Les plus grands établissements financiers du pays avaient ouvert largement leur crédit au groupe de négoce, de ICBC à Construction Bank of China, en passant par Bank of China ou encore China Minsheng - aux côtés de banques provinciales du Shandong, ont précisé les deux médias chinois.

"Toutes les banques régionales et branches locales des banques nationales sont impliquées; tout le monde se battait pour prêter à Dezheng, un genre de clients considéré comme très fiable", a expliqué un haut responsable bancaire de Qingdao au 21st Century Business Herald.

Par ailleurs, au cours de la dernière décennie, une société affiliée à Dezheng a souscrit au moins 17 différents prêts auprès de six banques étrangères - les Britanniques HSBC et Standard Chartered, le Français BNP Paribas, le Belge KBC, le Singapourien DBS ainsi que l'ancien groupe Fortis -, a assuré ce même quotidien, sans mentionner de montant.

L'arbre qui cache la forêt ? 

Le port de la ville a assuré dans un communiqué à la Bourse de Hong Kong qu'il collaborait avec l'enquête, mais que les opérations des entreprises non concernées se poursuivaient normalement. Néanmoins, l'enquête contre Dezheng laissait planer le spectre de fraudes plus étendues, étant donné l'essor effréné en Chine des opérations financières adossées aux matières premières.

Après le durcissement du crédit opéré en 2013 par les autorités monétaires chinoises, de nombreuses entreprises en quête de liquidités ont obtenu des prêts en bloquant en guise de garantie des stocks de matières premières - métaux et minerai de fer, mais aussi soja ou huile de palme. Or, l'absence de communication entre les établissement financiers sur les collatéraux a pu faciliter la fraude imputée à Dezheng.

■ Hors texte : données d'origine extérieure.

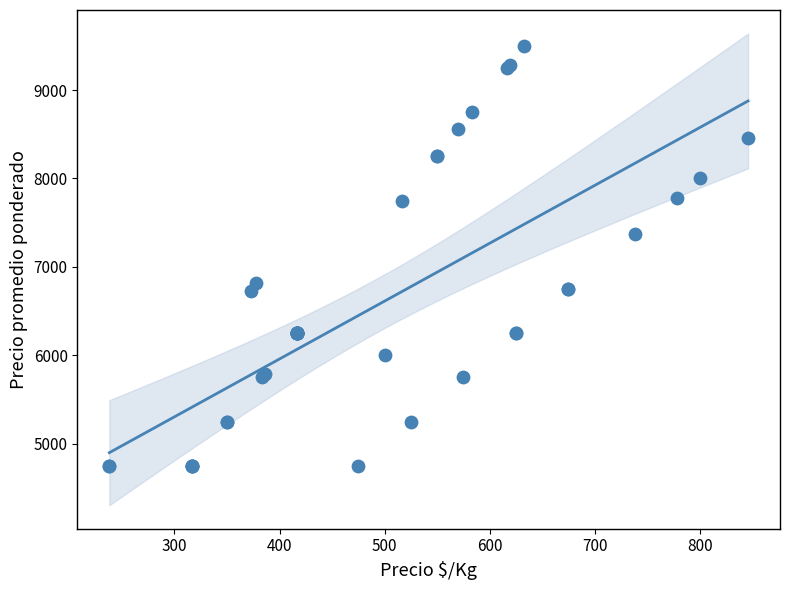

What Y value in the scatter plot is closest to 7125?

7375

Des établissements financiers étrangers seraient également concernés: d'après le Wall Street Journal, qui cite des sources du secteur, une poignée de banques étrangères - dont l'Américain Citigroup et le Britannique Standard Chartered - ont accordé "des centaines de millions de dollars" de prêts en acceptant comme garantie des stocks de métaux à Qingdao.

"Une partie" de ces prêts étaient destinés à "des entités liées à Decheng Mining", filiale de Dezheng, a-t-il ajouté, précisant que ces banques étrangères s'inquiètent désormais de ne pas pouvoir accéder aux entrepôts pour vérifier l'existence des stocks servant de garantie.

Des stocks d'alumine..."introuvables"

Par ailleurs, dans un communiqué publié mardi, Citic Resources Holdings - branche du conglomérat Citic Group - a annoncé que la justice chinoise, saisie la semaine dernière par ses soins, "avait été incapable de localiser" quelque 123.400 tonnes d'alumine qu'il possède dans les entrepôts du port de Qingdao, soit 50 millions de dollars au prix du marché... Une disparition de nature à exacerber les inquiétudes.

L'affaire Dezheng a déjà contribué à miner au début du mois les cours des métaux de base cotés à Londres, les investisseurs redoutant une disparition de ces prêts adossés aux stocks de matières premières et une baisse de la demande chinoise. La Chine est le premier pays consommateur de métaux industriels.